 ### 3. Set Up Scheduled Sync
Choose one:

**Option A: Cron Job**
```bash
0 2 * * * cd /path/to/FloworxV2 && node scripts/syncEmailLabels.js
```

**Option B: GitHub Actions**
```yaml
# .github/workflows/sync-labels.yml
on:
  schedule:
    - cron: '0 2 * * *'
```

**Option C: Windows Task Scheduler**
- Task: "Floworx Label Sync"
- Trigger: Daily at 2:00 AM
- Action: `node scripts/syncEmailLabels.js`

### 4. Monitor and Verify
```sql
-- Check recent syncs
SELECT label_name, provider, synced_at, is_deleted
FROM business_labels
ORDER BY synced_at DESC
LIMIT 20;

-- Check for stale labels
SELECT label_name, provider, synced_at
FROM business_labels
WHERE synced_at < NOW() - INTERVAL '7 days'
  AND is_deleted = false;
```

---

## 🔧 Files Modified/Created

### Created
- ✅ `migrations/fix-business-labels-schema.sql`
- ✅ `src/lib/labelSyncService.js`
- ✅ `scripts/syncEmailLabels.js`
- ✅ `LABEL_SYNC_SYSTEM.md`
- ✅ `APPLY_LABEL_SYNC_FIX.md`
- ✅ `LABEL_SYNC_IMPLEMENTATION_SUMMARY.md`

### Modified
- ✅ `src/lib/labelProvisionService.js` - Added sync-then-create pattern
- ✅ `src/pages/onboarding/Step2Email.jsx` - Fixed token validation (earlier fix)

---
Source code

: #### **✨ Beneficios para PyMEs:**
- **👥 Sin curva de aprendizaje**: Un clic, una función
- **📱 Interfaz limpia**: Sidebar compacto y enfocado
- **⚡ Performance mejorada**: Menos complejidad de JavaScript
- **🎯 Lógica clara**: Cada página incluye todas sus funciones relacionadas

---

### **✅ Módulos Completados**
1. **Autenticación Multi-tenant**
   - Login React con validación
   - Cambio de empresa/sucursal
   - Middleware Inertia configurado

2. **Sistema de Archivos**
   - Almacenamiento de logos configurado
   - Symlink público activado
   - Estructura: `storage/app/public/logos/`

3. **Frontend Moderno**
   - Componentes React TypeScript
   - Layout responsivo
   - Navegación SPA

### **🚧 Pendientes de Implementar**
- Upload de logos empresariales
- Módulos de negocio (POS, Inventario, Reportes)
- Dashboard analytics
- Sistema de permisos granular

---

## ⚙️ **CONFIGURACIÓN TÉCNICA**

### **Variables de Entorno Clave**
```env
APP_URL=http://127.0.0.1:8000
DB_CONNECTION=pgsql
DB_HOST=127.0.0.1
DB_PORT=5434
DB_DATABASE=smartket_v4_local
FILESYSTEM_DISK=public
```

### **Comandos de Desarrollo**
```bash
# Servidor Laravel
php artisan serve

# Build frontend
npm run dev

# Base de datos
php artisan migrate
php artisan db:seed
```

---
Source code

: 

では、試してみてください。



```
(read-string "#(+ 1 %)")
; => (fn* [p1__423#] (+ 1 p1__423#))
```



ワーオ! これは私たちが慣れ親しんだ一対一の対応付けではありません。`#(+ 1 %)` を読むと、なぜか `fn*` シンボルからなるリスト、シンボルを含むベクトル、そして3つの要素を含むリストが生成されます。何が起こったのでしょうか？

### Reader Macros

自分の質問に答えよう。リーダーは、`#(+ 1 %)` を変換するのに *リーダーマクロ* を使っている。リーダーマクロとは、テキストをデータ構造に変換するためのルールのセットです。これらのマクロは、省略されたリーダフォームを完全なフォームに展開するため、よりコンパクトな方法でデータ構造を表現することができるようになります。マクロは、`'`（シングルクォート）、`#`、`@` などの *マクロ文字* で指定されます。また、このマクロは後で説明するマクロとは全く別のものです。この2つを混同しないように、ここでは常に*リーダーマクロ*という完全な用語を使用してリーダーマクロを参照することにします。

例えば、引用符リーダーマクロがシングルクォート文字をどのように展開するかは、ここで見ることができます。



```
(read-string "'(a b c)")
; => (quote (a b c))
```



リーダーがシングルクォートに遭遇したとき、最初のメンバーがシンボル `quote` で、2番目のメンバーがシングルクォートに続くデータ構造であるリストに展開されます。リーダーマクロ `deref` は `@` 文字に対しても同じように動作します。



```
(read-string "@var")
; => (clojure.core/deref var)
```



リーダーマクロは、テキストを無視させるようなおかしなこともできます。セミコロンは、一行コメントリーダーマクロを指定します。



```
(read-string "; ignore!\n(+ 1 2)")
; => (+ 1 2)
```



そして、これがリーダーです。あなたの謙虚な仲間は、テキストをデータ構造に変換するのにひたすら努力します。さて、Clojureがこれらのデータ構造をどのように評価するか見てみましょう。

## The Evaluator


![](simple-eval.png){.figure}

* Problem
Set down all the data exactly as given.

* Result for this task
 ### 3. Set Up Scheduled Sync
Choose one:

**Option A: Cron Job**
```bash
0 2 * * * cd /path/to/FloworxV2 && node scripts/syncEmailLabels.js
```

**Option B: GitHub Actions**
```yaml
# .github/workflows/sync-labels.yml
on:
  schedule:
    - cron: '0 2 * * *'
```

**Option C: Windows Task Scheduler**
- Task: "Floworx Label Sync"
- Trigger: Daily at 2:00 AM
- Action: `node scripts/syncEmailLabels.js`

### 4. Monitor and Verify
```sql
-- Check recent syncs
SELECT label_name, provider, synced_at, is_deleted
FROM business_labels
ORDER BY synced_at DESC
LIMIT 20;

-- Check for stale labels
SELECT label_name, provider, synced_at
FROM business_labels
WHERE synced_at < NOW() - INTERVAL '7 days'
  AND is_deleted = false;
```

---

## 🔧 Files Modified/Created

### Created
- ✅ `migrations/fix-business-labels-schema.sql`
- ✅ `src/lib/labelSyncService.js`
- ✅ `scripts/syncEmailLabels.js`
- ✅ `LABEL_SYNC_SYSTEM.md`
- ✅ `APPLY_LABEL_SYNC_FIX.md`
- ✅ `LABEL_SYNC_IMPLEMENTATION_SUMMARY.md`

### Modified
- ✅ `src/lib/labelProvisionService.js` - Added sync-then-create pattern
- ✅ `src/pages/onboarding/Step2Email.jsx` - Fixed token validation (earlier fix)

---
Source code

: #### **✨ Beneficios para PyMEs:**
- **👥 Sin curva de aprendizaje**: Un clic, una función
- **📱 Interfaz limpia**: Sidebar compacto y enfocado
- **⚡ Performance mejorada**: Menos complejidad de JavaScript
- **🎯 Lógica clara**: Cada página incluye todas sus funciones relacionadas

---

### **✅ Módulos Completados**
1. **Autenticación Multi-tenant**
   - Login React con validación
   - Cambio de empresa/sucursal
   - Middleware Inertia configurado

2. **Sistema de Archivos**
   - Almacenamiento de logos configurado
   - Symlink público activado
   - Estructura: `storage/app/public/logos/`

3. **Frontend Moderno**
   - Componentes React TypeScript
   - Layout responsivo
   - Navegación SPA

### **🚧 Pendientes de Implementar**
- Upload de logos empresariales
- Módulos de negocio (POS, Inventario, Reportes)
- Dashboard analytics
- Sistema de permisos granular

---

## ⚙️ **CONFIGURACIÓN TÉCNICA**

### **Variables de Entorno Clave**
```env
APP_URL=http://127.0.0.1:8000
DB_CONNECTION=pgsql
DB_HOST=127.0.0.1
DB_PORT=5434
DB_DATABASE=smartket_v4_local
FILESYSTEM_DISK=public
```

### **Comandos de Desarrollo**
```bash
# Servidor Laravel
php artisan serve

# Build frontend
npm run dev

# Base de datos
php artisan migrate
php artisan db:seed
```

---
Source code

: 

では、試してみてください。



```
(read-string "#(+ 1 %)")
; => (fn* [p1__423#] (+ 1 p1__423#))
```



ワーオ! これは私たちが慣れ親しんだ一対一の対応付けではありません。`#(+ 1 %)` を読むと、なぜか `fn*` シンボルからなるリスト、シンボルを含むベクトル、そして3つの要素を含むリストが生成されます。何が起こったのでしょうか？

### Reader Macros

自分の質問に答えよう。リーダーは、`#(+ 1 %)` を変換するのに *リーダーマクロ* を使っている。リーダーマクロとは、テキストをデータ構造に変換するためのルールのセットです。これらのマクロは、省略されたリーダフォームを完全なフォームに展開するため、よりコンパクトな方法でデータ構造を表現することができるようになります。マクロは、`'`（シングルクォート）、`#`、`@` などの *マクロ文字* で指定されます。また、このマクロは後で説明するマクロとは全く別のものです。この2つを混同しないように、ここでは常に*リーダーマクロ*という完全な用語を使用してリーダーマクロを参照することにします。

例えば、引用符リーダーマクロがシングルクォート文字をどのように展開するかは、ここで見ることができます。



```
(read-string "'(a b c)")
; => (quote (a b c))
```



リーダーがシングルクォートに遭遇したとき、最初のメンバーがシンボル `quote` で、2番目のメンバーがシングルクォートに続くデータ構造であるリストに展開されます。リーダーマクロ `deref` は `@` 文字に対しても同じように動作します。



```
(read-string "@var")
; => (clojure.core/deref var)
```



リーダーマクロは、テキストを無視させるようなおかしなこともできます。セミコロンは、一行コメントリーダーマクロを指定します。



```
(read-string "; ignore!\n(+ 1 2)")
; => (+ 1 2)
```



そして、これがリーダーです。あなたの謙虚な仲間は、テキストをデータ構造に変換するのにひたすら努力します。さて、Clojureがこれらのデータ構造をどのように評価するか見てみましょう。

## The Evaluator


![](simple-eval.png){.figure}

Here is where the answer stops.